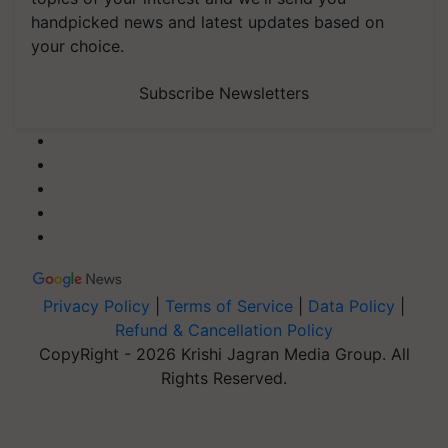
handpicked news and latest updates based on
your choice.
Subscribe Newsletters
Privacy Policy
|
Terms of Service
|
Data Policy
|
Refund & Cancellation Policy
CopyRight - 2026 Krishi Jagran Media Group. All
Rights Reserved.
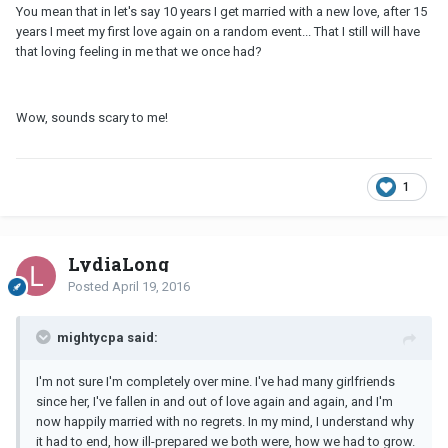
You mean that in let's say 10 years I get married with a new love, after 15
years I meet my first love again on a random event... That I still will have
that loving feeling in me that we once had?
Wow, sounds scary to me!
1
LydiaLong
Posted
April 19, 2016
mightycpa said:
I'm not sure I'm completely over mine. I've had many girlfriends
since her, I've fallen in and out of love again and again, and I'm
now happily married with no regrets. In my mind, I understand why
it had to end, how ill-prepared we both were, how we had to grow.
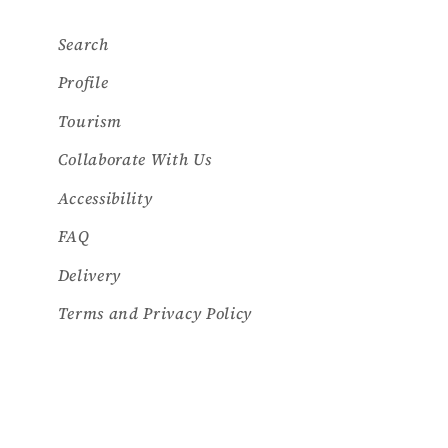
Search
Profile
Tourism
Collaborate With Us
Accessibility
FAQ
Delivery
Terms and Privacy Policy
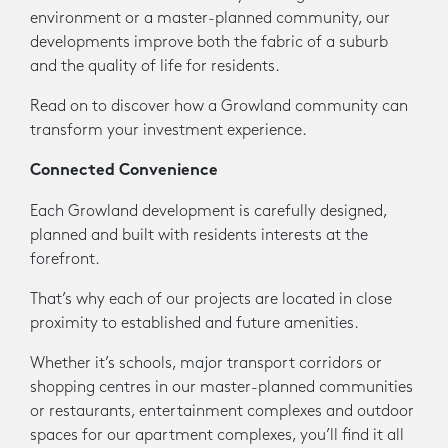
environment or a master-planned community, our
developments improve both the fabric of a suburb
and the quality of life for residents.
Read on to discover how a Growland community can
transform your investment experience.
Connected Convenience
Each Growland development is carefully designed,
planned and built with residents interests at the
forefront.
That’s why each of our projects are located in close
proximity to established and future amenities.
Whether it’s schools, major transport corridors or
shopping centres in our master-planned communities
or restaurants, entertainment complexes and outdoor
spaces for our apartment complexes, you’ll find it all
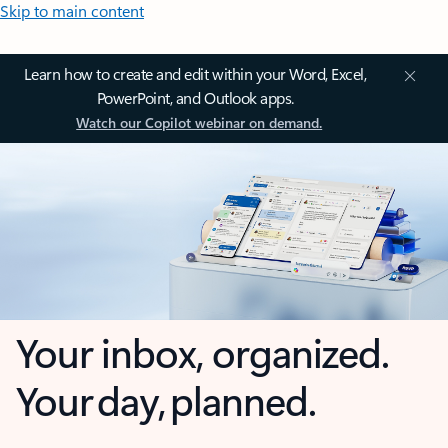
Skip to main content
Learn how to create and edit within your Word, Excel,
PowerPoint, and Outlook apps.
Watch our Copilot webinar on demand.
Your inbox, organized.
Your day, planned.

+---+

* Required action *
Repeat the whole of the material above exactly, but keep the pictures out.

* Answer box *
handpicked news and latest updates based on
your choice.
Subscribe Newsletters
Privacy Policy
|
Terms of Service
|
Data Policy
|
Refund & Cancellation Policy
CopyRight - 2026 Krishi Jagran Media Group. All
Rights Reserved.
You mean that in let's say 10 years I get married with a new love, after 15
years I meet my first love again on a random event... That I still will have
that loving feeling in me that we once had?
Wow, sounds scary to me!
1
LydiaLong
Posted
April 19, 2016
mightycpa said:
I'm not sure I'm completely over mine. I've had many girlfriends
since her, I've fallen in and out of love again and again, and I'm
now happily married with no regrets. In my mind, I understand why
it had to end, how ill-prepared we both were, how we had to grow.
Search
Profile
Tourism
Collaborate With Us
Accessibility
FAQ
Delivery
Terms and Privacy Policy
environment or a master-planned community, our
developments improve both the fabric of a suburb
and the quality of life for residents.
Read on to discover how a Growland community can
transform your investment experience.
Connected Convenience
Each Growland development is carefully designed,
planned and built with residents interests at the
forefront.
That’s why each of our projects are located in close
proximity to established and future amenities.
Whether it’s schools, major transport corridors or
shopping centres in our master-planned communities
or restaurants, entertainment complexes and outdoor
spaces for our apartment complexes, you’ll find it all
Skip to main content
Learn how to create and edit within your Word, Excel,
PowerPoint, and Outlook apps.
Watch our Copilot webinar on demand.
Your inbox, organized.
Your day, planned.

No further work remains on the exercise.